Título: MARCO AURÉLIO: É BALELA PROPOR CORTAR GASTOS CORRENTES
Autor: Regina Alvarez
Fonte: O Globo, 26/11/2005, O País, p. 8

Para assessor especial de Lula, despesas são fundamentais para manter Estado funcionando

BRASÍLIA. O presidente Luiz Inácio Lula da Silva passou os últimos dias se esmerando em elogios ao ministro da Fazenda, Antonio Palocci, e à política econômica, mas ontem sua estratégia foi comprometida pelo chamado fogo amigo. Dois integrantes do governo falaram abertamente contra a política econômica: o vice-presidente José Alencar e o assessor especial para Assuntos Internacionais da Presidência, Marco Aurélio Garcia. Sem citar Palocci e atacando propostas que atribuiu à oposição, Marco Aurélio chamou de balela a proposta de corte nos gastos correntes do governo (custeio da máquina e pagamento de pessoal) como caminho para a redução dos juros e o aumento dos investimentos públicos.

O corte progressivo nos gastos correntes, no entanto, foi defendido pelo ministro da Fazenda com veemência no dia 16, em audiência na Comissão de Assuntos Econômicos do Senado.

¿ Se não reduzirmos a despesa corrente ao longo do tempo e quisermos manter o nosso compromisso de equilíbrio e manter investimentos públicos, a única saída é a tradicional do aumento da carga tributária.

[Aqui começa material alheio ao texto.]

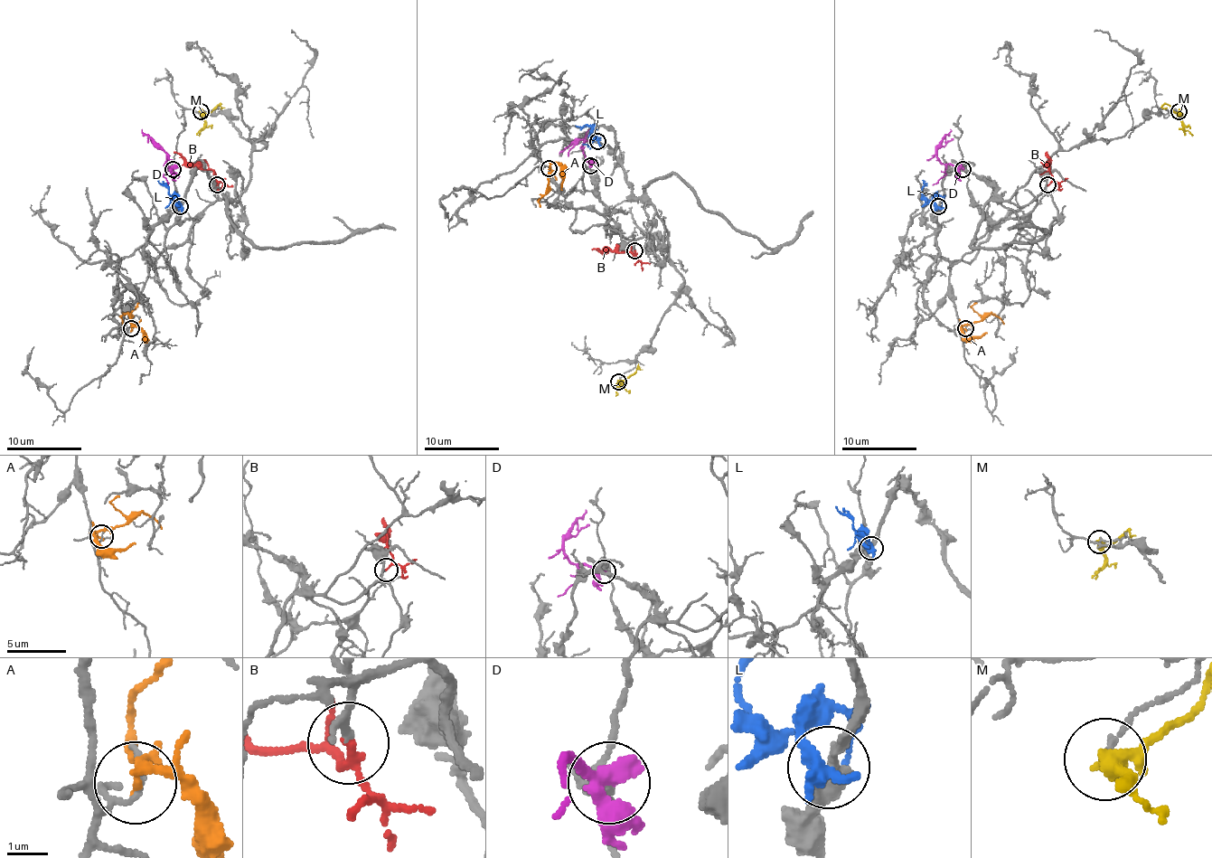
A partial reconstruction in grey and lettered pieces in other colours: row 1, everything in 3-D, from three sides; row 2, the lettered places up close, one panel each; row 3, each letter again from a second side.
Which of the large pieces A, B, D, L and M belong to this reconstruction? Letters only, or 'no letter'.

Não precisamos de um esforço fiscal maior, precisamos de um esforço fiscal de longo prazo ¿ disse Palocci na ocasião. ¿ Não estamos propugnando o aumento do esforço fiscal (...). Mas temos que colocá-lo como perspectiva de longo prazo e focado na redução das despesas correntes primárias da União.

Marco Aurélio afirmou que a medida representaria a paralisia da máquina pública.

¿ Tem que terminar com essa balela de cortes nos gastos correntes. São fundamentais para o funcionamento do país. Gasto corrente é salário do professor, funcionamento de hospital; é tratar com que a máquina pública possa ser efetivamente eficiente. Fico estarrecido quando vejo, num país que já tem superávit de 4,25% do PIB, na verdade até um pouco mais, a oposição citar esse tema. O gasto tem de ser eficiente, bem feito, isso é uma outra questão. Agora, diminuir os gastos significa paralisar o Estado e, sobretudo desservir, ao público.

Um dos principais assessores de Lula, Marco Aurélio se disse favorável ao aumento nos investimentos públicos, tese que pôs em campos opostos nos últimos dias Palocci (Fazenda) e a chefe da Casa Civil, Dilma Rousseff. Mas teve o cuidado de ressaltar que isso ocorrerá quando a política econômica produzir condições para baixar os juros e. no futuro, o superávit das contas.

Para Marco Aurélio, o governo gasta bem e a oposição não tem condições de fazer críticas:

¿ Ela sim, gastou muito mal os U$100 bilhões das privatizações. Como foi gasto? O povo tem todo direito de perguntar.

Ele rejeitou a idéia de atribuir os problemas do país à ineficiência da burocracia estatal.

¿ É uma perda de perspectiva completa ¿ afirmou.

Perguntado se havia "exagero na dose" da política econômica atual, Marco Aurélio respondeu atacando os tucanos. Disse que a atual política não era uma continuidade da anterior, mas sim uma correção de problemas:

¿ É o que alguns chamavam de herança maldita, e depois se eliminou do vocabulário isso.

Para Marco Aurélio, atual política é de transição

E mostrou sutilmente que se inclina bem mais para o lado de Dilma do que para o do ajuste proposto por Palocci.

¿ Essa é uma política de transição, que vai durar até o momento em que estiverem reunidas condições para avançarmos mais na questão do investimento. Não haverá rupturas em relação à política atual.

Aliados de Palocci e da área econômica acreditam que esse tipo de declaração só aumenta a contrariedade do ministro. A avaliação é que o clima entre Palocci e Dilma está longe de estar pacificado. No Palácio do Planalto, alguns interlocutores tentaram minimizar as declarações de Alencar, afirmando que o vice é um crítico contumaz da política econômica.

O próximo debate público sobre a política econômica já tem data marcada: quinta-feira, quando haverá reunião do Conselho de Desenvolvimento Econômico e Social, com a participação de Lula.